The suggested change comes after President Donald Trump signed an executive order last August which required the Labor Department and the Securities and Exchange Commission to expand its alternative assets.
"This proposed rule will show how plans can consider products that better reflect the investment landscape as it exists today," said U.S. Secretary of Labor Lori Chavez-DeRemer. "This greater diversity will drive innovation and result in a major win for American workers, retirees, and their families."
“Americans’ ability to participate more fully in innovation and economic growth through well-diversified long-term investments is a vitally important priority for effective retirement planning," said SEC Chairman Paul S. Atkins.
What this means
Under the proposed rule, when selecting investment alternatives, plan fiduciaries (a person with legal authority to act in someone else's best interest) would need to objectively, thoroughly, and analytically consider, and make determinations on factors including performance, fees, liquidity, valuation, performance benchmarks, and complexity.
"The significance is not the rule itself but the litigation and fee exposure it creates. Safe harbors protect fiduciaries who follow the prescribed process, but the process demands objective analysis of performance benchmarks, fees, and liquidity—which the fund administrators are often reluctant to provide without an NDA," Chad Cummings, attorney and certified public accountant with Cummings & Cummings Law, tells Realtor.com®.
For retirees, the proposed rule may open up more opportunities for high earners away from traditional funds or markets and offer higher returns, but it comes with its own set of risks.
"This rule is helpful in that it acknowledges reality: Middle-class wealth management has evolved beyond 'just' stocks and bonds, but 401(k) infrastructure cannot yet support it," says Cummings.
"Most record keepers lack the systems to custody, value, or provide daily liquidity for private credit or real assets. Participants who need hardship withdrawals from illiquid positions will discover that 'access' does not mean 'availability.' This will be a stumbling block for many plan participants."
Cummings explains the rule does not change how 401(k) participants file taxes, but it creates valuation chaos that will.
"Alternative investments like private equity and hedge funds lack daily market pricing. They are, by their very nature, opaque, not transparent," Cummings explains. "When a participant takes a distribution or reaches required minimum distribution age, the plan must assign a fair market value to illiquid holdings.
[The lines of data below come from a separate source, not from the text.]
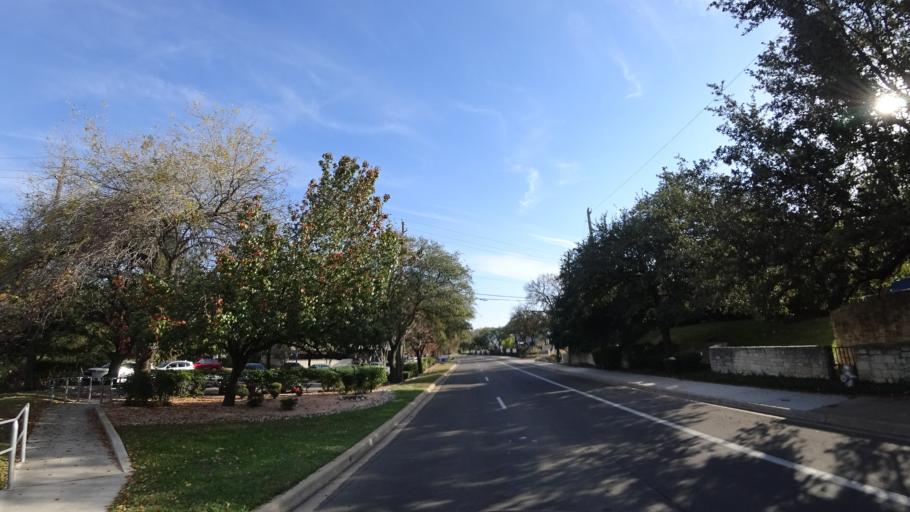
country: US
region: Texas
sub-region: Williamson County
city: Jollyville
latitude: 30.3695
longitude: -97.7550
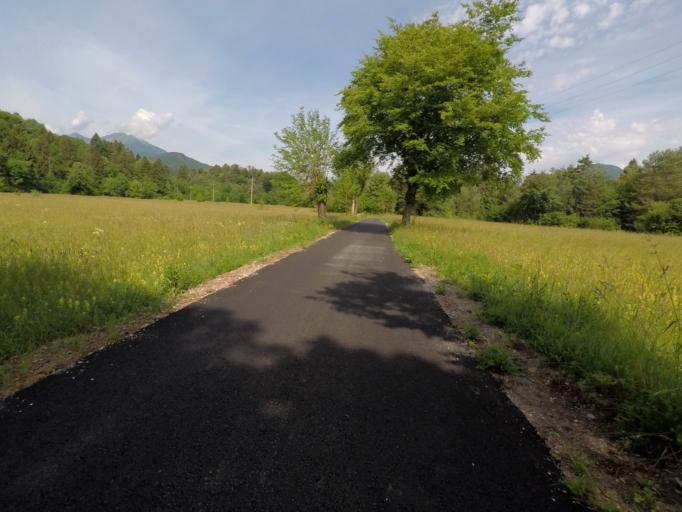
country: IT
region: Friuli Venezia Giulia
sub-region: Provincia di Udine
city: Cavazzo Carnico
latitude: 46.3615
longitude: 13.0524
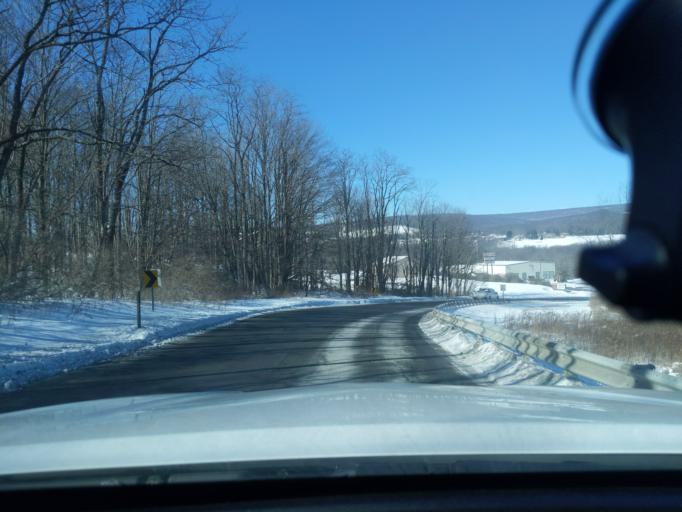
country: US
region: Maryland
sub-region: Allegany County
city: Frostburg
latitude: 39.6342
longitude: -78.9270
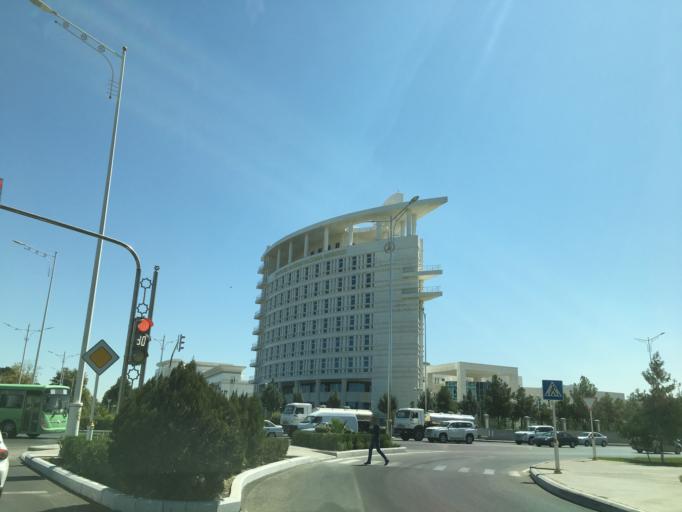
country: TM
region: Ahal
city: Ashgabat
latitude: 37.9521
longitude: 58.3387
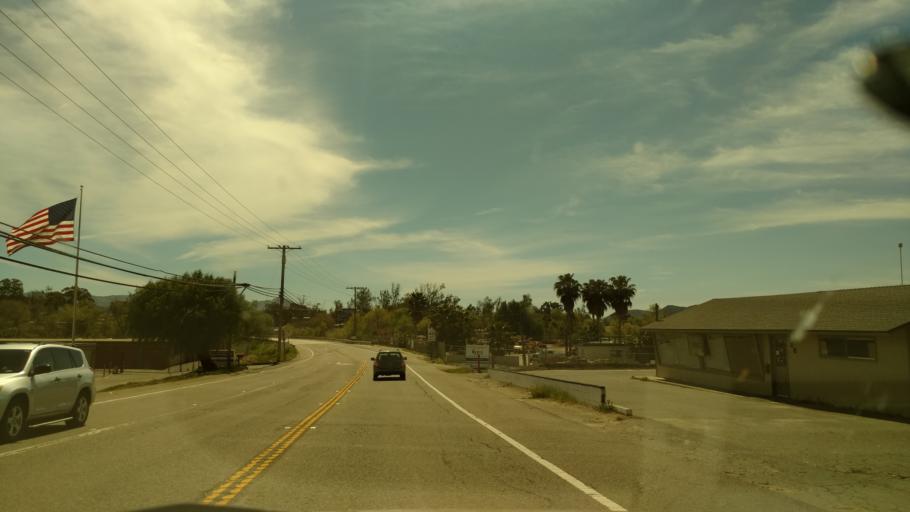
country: US
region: California
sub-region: San Diego County
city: Ramona
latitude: 33.0471
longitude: -116.8712
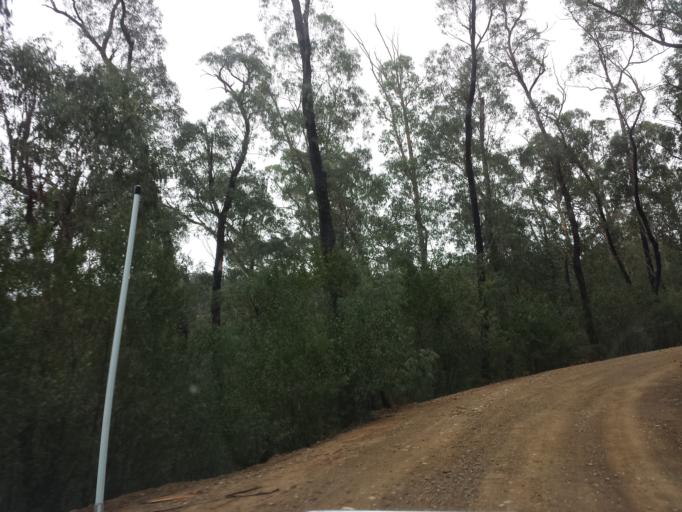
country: AU
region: Victoria
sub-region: Latrobe
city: Traralgon
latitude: -37.9994
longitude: 146.4706
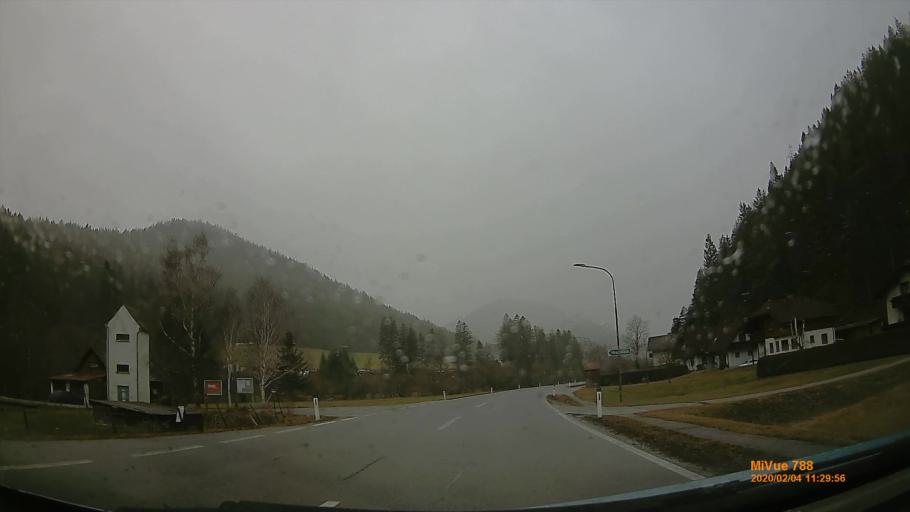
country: AT
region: Styria
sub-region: Politischer Bezirk Bruck-Muerzzuschlag
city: Kapellen
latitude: 47.6540
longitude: 15.6089
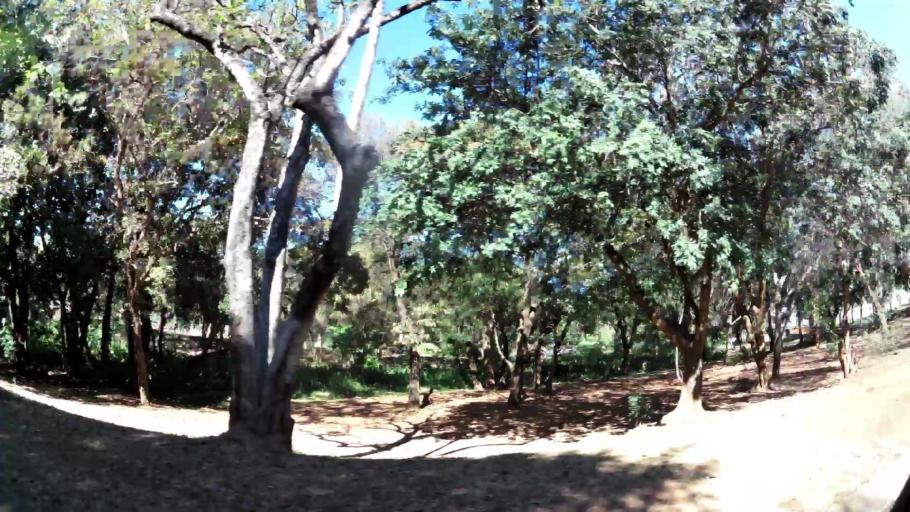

"I tell my clients that a disputed valuation on a $200,000 private equity allocation could invite IRS review because the tax return is only as good as the valuation, and these valuations will invite scrutiny."
The proposed rule is subject to further review, including a 60-day public comment period, before it can be finalized.
Cummings advises to do nothing until a final rule publishes, and then scrutinize any plan amendment for up periods, fee layering, and valuation methodology..
"Finally, let's ask the question: who benefits? Asset managers and fund sponsors benefit from $13.8 trillion in retirement assets flowing into higher-fee products," Cummings adds. "Follow the money, as always. Whether or not plan participants will ultimately benefit from this is questionable at best—at least until we have clearer guidance."